[Materials provided Boundary: Start]
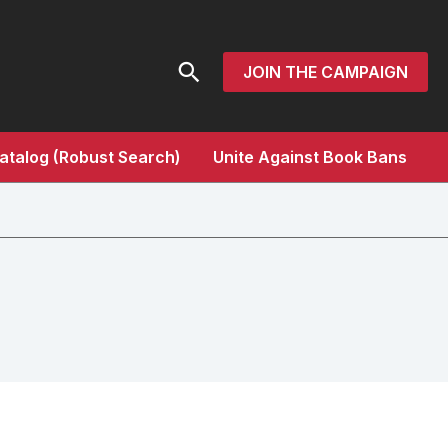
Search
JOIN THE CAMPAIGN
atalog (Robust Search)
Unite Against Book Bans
[Materials provided Boundary: End]
[Materials provided Boundary: Start]
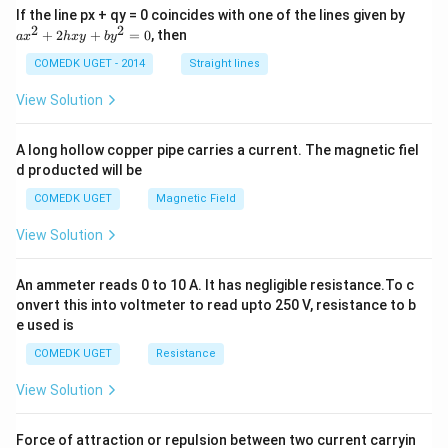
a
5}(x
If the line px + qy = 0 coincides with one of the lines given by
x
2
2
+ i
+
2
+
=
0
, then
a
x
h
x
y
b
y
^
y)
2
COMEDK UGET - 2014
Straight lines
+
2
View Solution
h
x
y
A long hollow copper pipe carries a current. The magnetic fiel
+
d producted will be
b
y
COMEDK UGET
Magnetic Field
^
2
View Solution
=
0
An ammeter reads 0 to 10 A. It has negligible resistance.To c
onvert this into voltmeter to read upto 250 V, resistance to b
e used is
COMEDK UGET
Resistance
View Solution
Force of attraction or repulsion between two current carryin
[Materials provided Boundary: End]
_Instructions for the task_:
Pull out each line of the records above that contains the word "current".

_Task result_:
A long hollow copper pipe carries a current. The magnetic fiel
Force of attraction or repulsion between two current carryin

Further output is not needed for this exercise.